La puerta se abrió lentamente.

El hombre que apareció no era el Carlos pulcro y silencioso que ella veía cada mañana en la oficina. Llevaba una camiseta vieja, ojeras profundas y sostenía a un bebé en brazos mientras otro niño se aferraba a su pierna…

…y otro niño se aferraba a su pierna, mirándola con unos ojos grandes, oscuros y desconfiados.

Carlos tardó unos segundos en reconocerla. Cuando lo hizo, su rostro perdió el poco color que tenía.

—S-señora Mendoza… —balbuceó, acomodando al bebé que comenzó a llorar—. Yo… no esperaba…

Laura no respondió de inmediato. Algo dentro de ella, una sensación incómoda y desconocida, se instaló en su pecho. La escena no encajaba con la narrativa que había construido en su mente durante el trayecto: no había desorden fingido, ni excusas teatrales, ni holgazanería. Solo cansancio. Muchísimo cansancio.

—¿Puedo pasar? —preguntó finalmente, con una voz que sonó más fría de lo que pretendía.

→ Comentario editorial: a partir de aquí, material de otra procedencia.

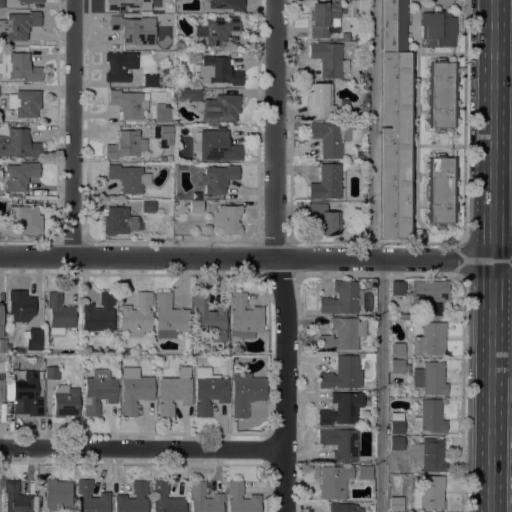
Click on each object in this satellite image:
building: (27, 1)
building: (30, 1)
building: (1, 3)
building: (1, 3)
building: (126, 4)
building: (127, 4)
building: (221, 4)
building: (223, 4)
building: (322, 19)
building: (324, 19)
building: (18, 24)
building: (19, 25)
building: (435, 28)
building: (437, 28)
building: (132, 29)
building: (133, 29)
building: (216, 30)
building: (217, 30)
building: (327, 58)
building: (328, 59)
building: (118, 65)
building: (119, 65)
building: (19, 67)
building: (20, 67)
building: (216, 70)
building: (216, 71)
building: (150, 80)
building: (189, 94)
building: (439, 94)
building: (440, 94)
building: (319, 100)
building: (320, 101)
building: (23, 103)
building: (24, 103)
building: (127, 103)
building: (128, 103)
building: (213, 105)
building: (219, 108)
building: (161, 113)
building: (162, 113)
building: (392, 119)
building: (394, 121)
road: (463, 121)
road: (72, 128)
road: (370, 129)
building: (163, 135)
building: (329, 137)
building: (329, 137)
building: (18, 143)
building: (17, 144)
building: (124, 144)
building: (125, 144)
building: (215, 146)
building: (217, 146)
building: (162, 159)
building: (18, 175)
building: (20, 175)
building: (127, 177)
building: (128, 178)
building: (216, 178)
building: (217, 178)
building: (325, 182)
building: (326, 182)
building: (439, 189)
building: (439, 190)
building: (148, 205)
building: (148, 206)
building: (195, 206)
building: (226, 218)
building: (227, 218)
building: (322, 218)
building: (324, 218)
building: (23, 219)
building: (25, 219)
building: (119, 220)
building: (118, 221)
road: (416, 242)
road: (276, 256)
road: (491, 256)
road: (256, 257)
road: (423, 275)
building: (396, 287)
building: (399, 288)
building: (428, 295)
building: (430, 296)
building: (342, 297)
building: (341, 298)
building: (20, 305)
building: (19, 306)
building: (0, 308)
building: (58, 313)
building: (98, 313)
building: (99, 313)
building: (57, 314)
building: (135, 315)
building: (136, 315)
building: (403, 315)
building: (167, 316)
building: (242, 316)
building: (169, 317)
building: (209, 317)
building: (244, 317)
building: (207, 318)
building: (0, 321)
building: (341, 334)
building: (342, 334)
building: (32, 338)
building: (34, 339)
building: (428, 339)
building: (429, 339)
building: (396, 349)
building: (125, 350)
building: (397, 350)
building: (396, 364)
building: (11, 365)
building: (397, 366)
building: (50, 372)
building: (51, 372)
building: (341, 373)
building: (342, 373)
building: (428, 377)
building: (429, 378)
road: (380, 386)
building: (1, 387)
building: (1, 387)
building: (133, 389)
building: (97, 390)
building: (98, 390)
building: (134, 390)
building: (207, 390)
building: (208, 390)
building: (172, 391)
building: (174, 391)
building: (392, 391)
building: (27, 392)
building: (244, 392)
building: (27, 393)
building: (245, 393)
road: (462, 394)
building: (64, 400)
building: (64, 400)
building: (340, 408)
building: (341, 408)
building: (429, 416)
building: (430, 416)
building: (395, 422)
building: (396, 423)
building: (395, 442)
building: (396, 442)
building: (339, 443)
building: (340, 443)
road: (143, 448)
building: (428, 455)
building: (429, 455)
building: (363, 472)
building: (364, 472)
building: (332, 481)
building: (333, 481)
building: (428, 492)
building: (428, 493)
building: (57, 494)
building: (57, 494)
building: (14, 498)
building: (16, 498)
building: (89, 498)
building: (91, 498)
building: (131, 498)
building: (203, 498)
building: (132, 499)
building: (163, 499)
building: (165, 499)
building: (202, 499)
building: (239, 499)
building: (241, 499)
building: (394, 503)
building: (395, 503)
building: (344, 507)
building: (343, 508)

Carlos dudó. Miró alrededor de la casa, como si quisiera ocultar algo que ya era evidente. Finalmente asintió y abrió la puerta del todo.

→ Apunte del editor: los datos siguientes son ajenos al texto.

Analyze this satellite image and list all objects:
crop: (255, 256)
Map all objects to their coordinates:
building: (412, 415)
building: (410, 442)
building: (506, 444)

El interior era pequeño. Demasiado pequeño para tantas vidas. Dos habitaciones, una cocina improvisada, muebles viejos pero limpios. Un ventilador ruidoso giraba lentamente en el techo, empujando aire caliente. En una esquina, una cuna armada con piezas desiguales. En otra, una mesa con cuadernos escolares, frascos de medicina y una pila de ropa por doblar.

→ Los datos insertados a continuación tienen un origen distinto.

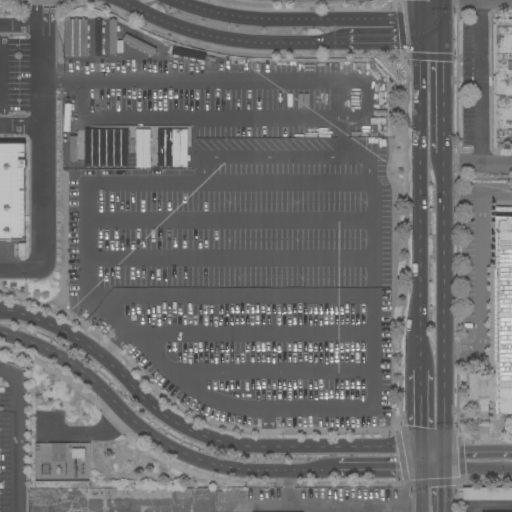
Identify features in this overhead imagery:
road: (416, 8)
road: (442, 8)
traffic signals: (417, 16)
road: (429, 16)
traffic signals: (442, 16)
road: (295, 17)
road: (19, 24)
road: (417, 27)
road: (442, 27)
building: (112, 33)
building: (74, 37)
building: (97, 37)
road: (225, 38)
traffic signals: (418, 39)
road: (430, 39)
traffic signals: (442, 39)
road: (380, 41)
road: (418, 57)
road: (1, 74)
building: (501, 80)
road: (480, 81)
building: (502, 81)
road: (362, 101)
road: (442, 101)
road: (418, 119)
road: (19, 125)
building: (131, 147)
road: (38, 151)
road: (283, 153)
road: (477, 163)
road: (477, 189)
building: (12, 191)
building: (10, 192)
road: (443, 213)
road: (227, 217)
road: (371, 220)
road: (228, 257)
road: (481, 263)
road: (418, 265)
road: (230, 293)
building: (501, 315)
building: (498, 328)
road: (252, 335)
road: (466, 352)
road: (441, 355)
road: (270, 372)
road: (7, 374)
building: (476, 386)
road: (418, 408)
road: (268, 427)
road: (189, 431)
road: (14, 444)
traffic signals: (418, 449)
road: (429, 449)
traffic signals: (441, 449)
road: (476, 449)
building: (76, 452)
road: (190, 457)
road: (418, 461)
road: (441, 461)
building: (61, 462)
traffic signals: (419, 474)
road: (430, 474)
traffic signals: (441, 474)
road: (476, 475)
road: (419, 493)
road: (441, 493)
building: (486, 493)
building: (486, 493)
road: (226, 505)
road: (403, 508)
road: (49, 509)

Laura dio un paso y luego otro. Sus tacones resonaron sobre el piso de cemento desnudo. Cada sonido parecía un grito de intrusión.

—Disculpe el desorden —dijo Carlos en voz baja—. Hoy… hoy fue una noche difícil.

El bebé lloraba con más fuerza. El niño que se aferraba a su pierna no soltaba. Desde una habitación se escuchó una tos seca, persistente.

—¿Cuántos hijos tiene? —preguntó Laura, sin saber por qué lo hacía.